12.21.2009

Bald talk...


Well, it was a big weekend for my bald head... it was a hard one. The sickest I have been so far. I guess I had it coming since last treatment went so well.


My family had their Christmas party on Saturday night. My brother wanted to do an online video chat so that I could see the party. That was really sweet of him... but I was not feeling up to it. I almost didn't do it, but then I remembered that it's Christmas... and my family hasn't seen me or my family since September.... and even though I'd been bowing to the porcelain throne all weekend and looked like junk... it was still me. Sick and all! So we did it... my bald head made an appearance on the web cam... it was a bit nerve wracking but oh well!


Then on Sunday Trent's sister and husband came down for dinner. I just get so anxious every time someone new sees me. I don't know why I care so much, but I really do get anxious about it. It was so nice to see them though! We had some good laughs and good food.


Then some members of the ward came over... four other new people who haven't seen me in a while... so ya, it was a big weekend for my bald head. I don't know if I'll ever get used to being bald. I keep just thinking that hopefully before I know it I'll be done with this and my hair will start coming back in... but reality is that wont be happening for a long while.

• • •

#### TASK LIST:
• a. Translate the sentence "It was so nice to see them though!" from the blog post into Spanish.
• b. Condense the paragraph of the blog post that begins "My family had their Christmas party" into two or three sentences, keeping its main facts.
• c. Extend the blog post about the bald weekend, starting after its final sentence.
The records placed after the blog post come from a separate source.

• • •

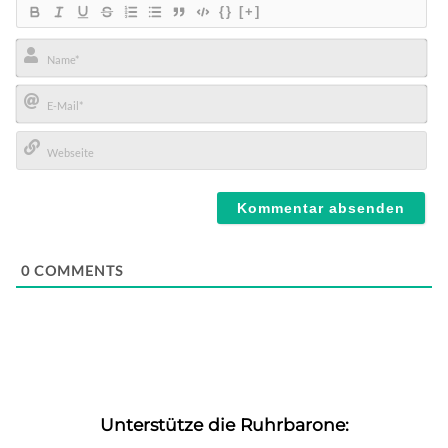
{}
[+]
Name*
E-
Mail*
Webseite
0
COMMENTS
Unterstütze die Ruhrbarone:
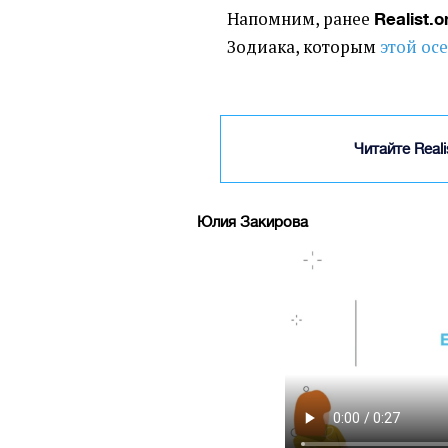
Напомним, ранее
Realist.o
Зодиака, которым
этой ос
Читайте Real
Юлия Закирова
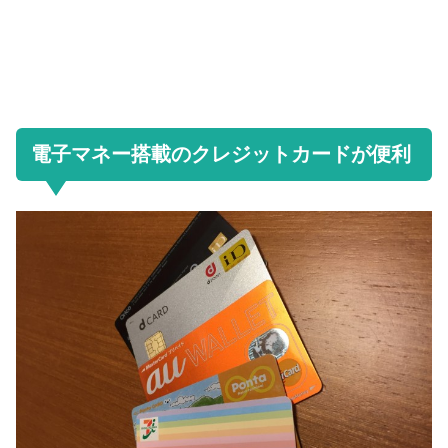
電子マネー搭載のクレジットカードが便利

• • •

#### RESPONSES FOR EACH TASK:
• a. ¡Aun así, fue muy agradable verlos!

• b. My family held their Christmas party on Saturday night, and my brother arranged an online video chat so that I could see it. Although I had been sick all weekend and nearly declined, I went ahead because it was Christmas and my family had not seen me since September. My bald head appeared on the webcam, which was somewhat nerve-wracking.

• c.
The truth is that every time someone new comes over I go through this, "Should I wear a hat?" question. I don't like wearing hats when I'm just sitting at home doing my thing, but I have yet to go in public without a hat on... so I try to force myself to not wear a hat when someone comes over to my house. But I just don't like being bald... and having people see me bald...


So tomorrow I'm going to see about getting a wig. I don't know that I will wear it all the time but it would be nice to have it as an option.


Anyway... I don't know if I will ever get used to being bald, or feeling so sick, or having cancer, or any of this. I keep telling myself that this is not a permanent situation... this wont be forever. But it's starting to feel like a long time. It's hard to feel like this for a long period of time... time to get over myself I think...

9 comments:

Anonymous said...

ah meg. i've said it a million times, you are so brave! it's okay to feel insecure about it, and i think you're handling it well.

Kjell Crowe said...

Meg, it's okay that you have issues with being bald. I doubt anyone going through the same thing isn't feeling these exact feelings and thinking the same thoughts.
You're such a ROCK, though.

Love you tons!

Kathy said...

Good luck with your wig shopping. It will be nice for you to have that option. I think it was a little weird for us, but probably not as hard as it was for you. We love you no matter what! And you are still beautiful!

WonderKitty said...

It is definitly hard to think how much time you have left. Especially when you know you are going to feel like crap most of that time. Just know that eventually it will get better. Get lots of blessings and know that lots of people are praying for your health.

Good luck with the wig. I got one, but I have not worn it much. I like just being bald. I do wear hats at home, but only cause I am used to wearing them all day at work too.

*Amy* said...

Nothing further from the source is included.